LITTER louts and dog mess dodgers of Swansea, watch out – enforcement officers could soon be watching you.

Council chiefs are looking to recruit an enforcement company to issue fixed penalties to people caught dropping rubbish or not cleaning up after their pet.

They want it to be a seven-day-a-week service and operate at no cost to the authority.

The council used to employ a litter enforcement company called 3GS, but the arrangement stopped a while back.

Rhiannon Howells, the owner of The Cwtch cafe, Caer Street, liked the sound of the idea.

“Definitely,” she said. “It’s very much needed in the city centre, especially now.

“People have no respect for the city in regards to littering. If people took more pride it would be a nicer place.

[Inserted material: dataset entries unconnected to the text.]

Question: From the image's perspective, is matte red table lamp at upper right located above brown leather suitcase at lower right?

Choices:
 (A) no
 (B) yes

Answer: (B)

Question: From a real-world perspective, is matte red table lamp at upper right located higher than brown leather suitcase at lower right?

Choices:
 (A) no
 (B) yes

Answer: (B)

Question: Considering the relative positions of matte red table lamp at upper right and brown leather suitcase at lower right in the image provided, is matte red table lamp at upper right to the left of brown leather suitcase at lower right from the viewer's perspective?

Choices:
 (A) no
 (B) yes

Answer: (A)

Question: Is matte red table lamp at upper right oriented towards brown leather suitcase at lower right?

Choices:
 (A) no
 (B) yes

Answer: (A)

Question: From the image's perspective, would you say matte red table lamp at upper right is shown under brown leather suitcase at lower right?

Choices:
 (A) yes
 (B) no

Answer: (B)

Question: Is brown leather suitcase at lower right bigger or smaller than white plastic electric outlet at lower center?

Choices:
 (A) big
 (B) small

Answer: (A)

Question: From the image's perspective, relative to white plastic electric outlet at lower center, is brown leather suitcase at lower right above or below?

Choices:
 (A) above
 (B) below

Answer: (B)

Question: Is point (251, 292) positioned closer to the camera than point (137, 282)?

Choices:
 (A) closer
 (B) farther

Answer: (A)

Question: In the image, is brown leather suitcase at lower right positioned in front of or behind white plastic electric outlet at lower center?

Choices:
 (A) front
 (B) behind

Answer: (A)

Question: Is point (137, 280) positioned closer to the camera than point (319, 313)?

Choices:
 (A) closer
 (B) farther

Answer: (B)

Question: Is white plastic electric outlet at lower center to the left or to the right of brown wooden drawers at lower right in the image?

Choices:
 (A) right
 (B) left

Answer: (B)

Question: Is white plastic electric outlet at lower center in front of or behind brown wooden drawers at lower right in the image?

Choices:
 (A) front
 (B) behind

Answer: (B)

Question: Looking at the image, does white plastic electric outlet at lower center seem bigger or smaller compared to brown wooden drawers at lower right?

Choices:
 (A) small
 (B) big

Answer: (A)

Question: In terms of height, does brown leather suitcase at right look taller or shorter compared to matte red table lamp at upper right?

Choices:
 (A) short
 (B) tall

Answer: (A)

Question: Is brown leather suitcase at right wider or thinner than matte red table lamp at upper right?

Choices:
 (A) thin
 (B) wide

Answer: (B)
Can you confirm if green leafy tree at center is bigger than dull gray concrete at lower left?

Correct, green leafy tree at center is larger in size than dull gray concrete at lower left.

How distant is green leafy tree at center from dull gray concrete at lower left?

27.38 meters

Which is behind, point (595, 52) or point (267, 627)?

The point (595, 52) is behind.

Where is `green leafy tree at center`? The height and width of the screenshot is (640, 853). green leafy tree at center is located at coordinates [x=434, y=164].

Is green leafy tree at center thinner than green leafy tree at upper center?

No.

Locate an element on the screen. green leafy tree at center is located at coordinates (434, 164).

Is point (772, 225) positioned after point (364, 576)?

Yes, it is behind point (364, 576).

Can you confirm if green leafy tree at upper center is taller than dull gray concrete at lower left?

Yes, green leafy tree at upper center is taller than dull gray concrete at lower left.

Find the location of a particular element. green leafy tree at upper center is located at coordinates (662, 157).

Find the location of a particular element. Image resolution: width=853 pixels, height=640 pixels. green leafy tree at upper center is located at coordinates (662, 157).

“We work hard to keep it clean here, but we quite regularly find rubbish in the doorway.”

She added: “I’ve got a little girl, and when I take her down the beach I don’t want to be walking over empty bottles and cans.”

Litter has plagued Swansea Marina and some beaches in Gower during recent hot weather.

Cllr Mark Thomas, the cabinet member for environment enhancement and infrastructure management, said the previous litter enforcement contract had been successful.

“Now that contract has ended, we’d like to bring on board a further partner who could work with us, assisting our own enforcement officers and help keep the city clean and litter-free,” he said.

“Littering and dog fouling continues to be something the majority of our residents will not tolerate.

“We see regular calls for the council to find those that carry out this type of anti-social behaviour and wish to see this selfish attitude eradicated.

“This is not something the council can do alone, we need the public to support us and we also need a partner to assist with the enforcement.”

He added: “Ideally, we’d like to bring a partner on board before the end of the year.”

The council is seeking expressions of interest and wants the enforcement officers to be paid an hourly rate and not be financially incentivised based on the number of fines issued.

Swansea Council didn’t issue any dog fouling fines in 2018-19, but it provides numerous dog mess bins.

Matthew Griffiths, the manager of Rugby Heaven and Moti, in the city centre, said the enforcement company idea sounded good.

“If it was cost-neutral (to the council), and actually turned out to be completely cost-neutral then I would support it more,” he said.

Otherwise, he said he felt it could be “a bit of a waste of money” given that businesses already paid rates.